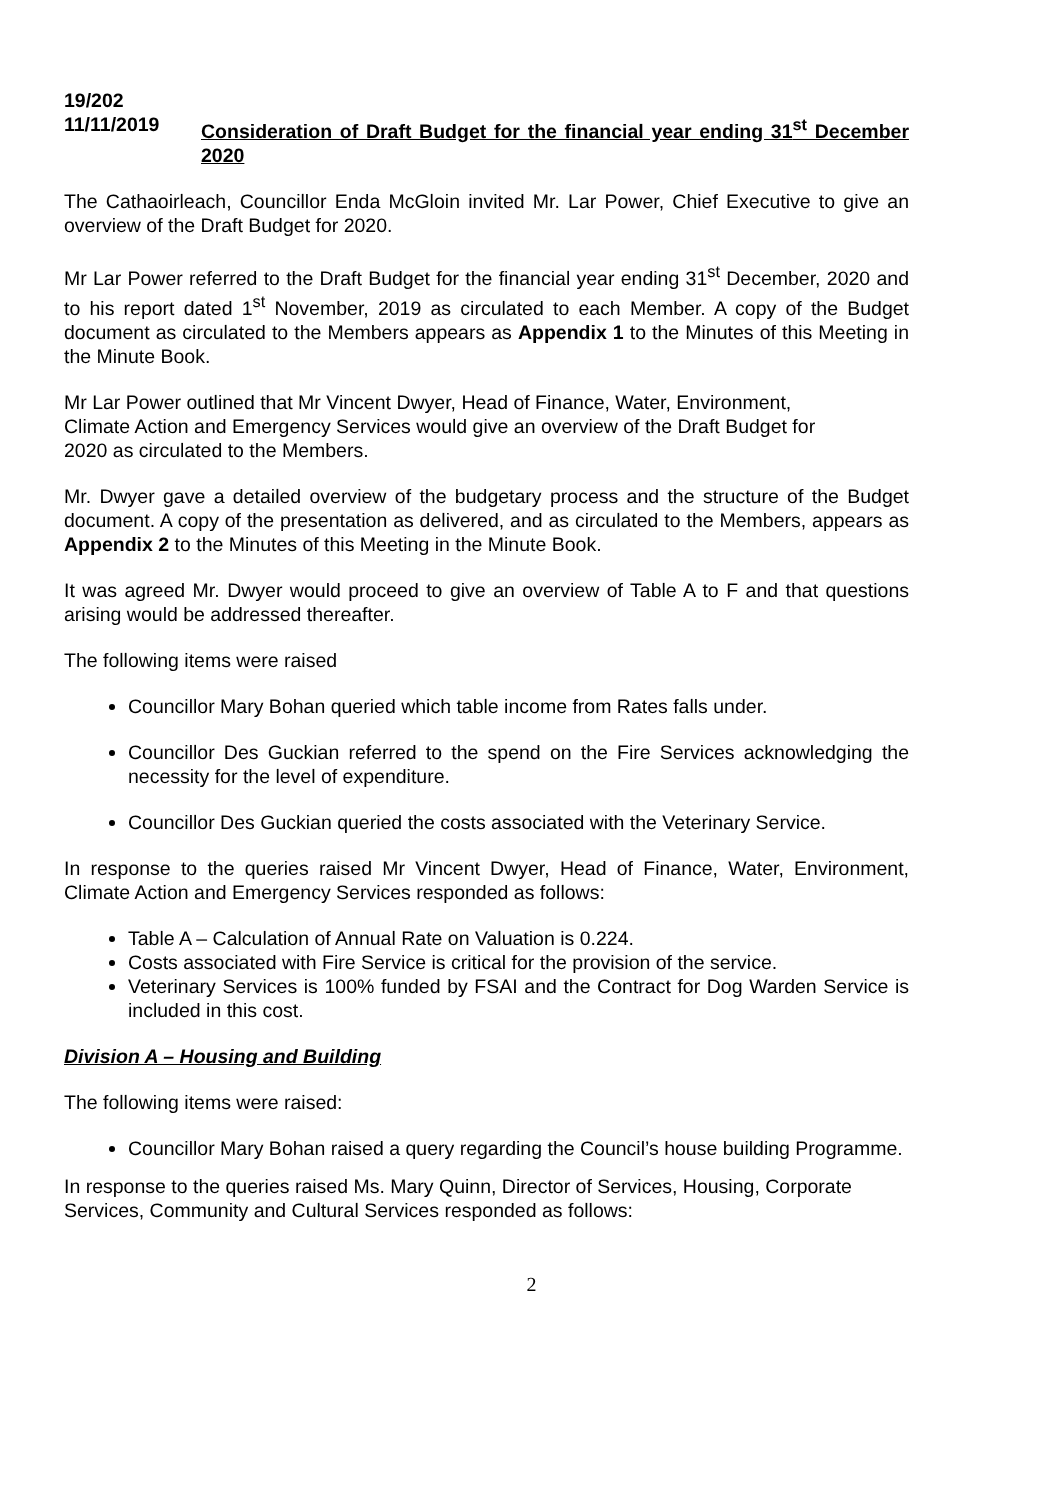19/202
11/11/2019 Consideration of Draft Budget for the financial year ending 31<sup>st</sup> December 2020
The Cathaoirleach, Councillor Enda McGloin invited Mr. Lar Power, Chief Executive to give an overview of the Draft Budget for 2020.
Mr Lar Power referred to the Draft Budget for the financial year ending 31<sup>st</sup> December, 2020 and to his report dated 1<sup>st</sup> November, 2019 as circulated to each Member. A copy of the Budget document as circulated to the Members appears as Appendix 1 to the Minutes of this Meeting in the Minute Book.
Mr Lar Power outlined that Mr Vincent Dwyer, Head of Finance, Water, Environment, Climate Action and Emergency Services would give an overview of the Draft Budget for 2020 as circulated to the Members.
Mr. Dwyer gave a detailed overview of the budgetary process and the structure of the Budget document. A copy of the presentation as delivered, and as circulated to the Members, appears as Appendix 2 to the Minutes of this Meeting in the Minute Book.
It was agreed Mr. Dwyer would proceed to give an overview of Table A to F and that questions arising would be addressed thereafter.
The following items were raised
Councillor Mary Bohan queried which table income from Rates falls under.
Councillor Des Guckian referred to the spend on the Fire Services acknowledging the necessity for the level of expenditure.
Councillor Des Guckian queried the costs associated with the Veterinary Service.
In response to the queries raised Mr Vincent Dwyer, Head of Finance, Water, Environment, Climate Action and Emergency Services responded as follows:
Table A – Calculation of Annual Rate on Valuation is 0.224.
Costs associated with Fire Service is critical for the provision of the service.
Veterinary Services is 100% funded by FSAI and the Contract for Dog Warden Service is included in this cost.
Division A – Housing and Building
The following items were raised:
Councillor Mary Bohan raised a query regarding the Council’s house building Programme.
In response to the queries raised Ms. Mary Quinn, Director of Services, Housing, Corporate Services, Community and Cultural Services responded as follows:
2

§

• [Task objective]
Take the records above and return, word for word, only the lines that fall from the line with "In response to the queries raised Mr" to the line with "Councillor Mary Bohan raised", both of them included.

• [Result below]
In response to the queries raised Mr Vincent Dwyer, Head of Finance, Water, Environment, Climate Action and Emergency Services responded as follows:
Table A – Calculation of Annual Rate on Valuation is 0.224.
Costs associated with Fire Service is critical for the provision of the service.
Veterinary Services is 100% funded by FSAI and the Contract for Dog Warden Service is included in this cost.
Division A – Housing and Building
The following items were raised:
Councillor Mary Bohan raised a query regarding the Council’s house building Programme.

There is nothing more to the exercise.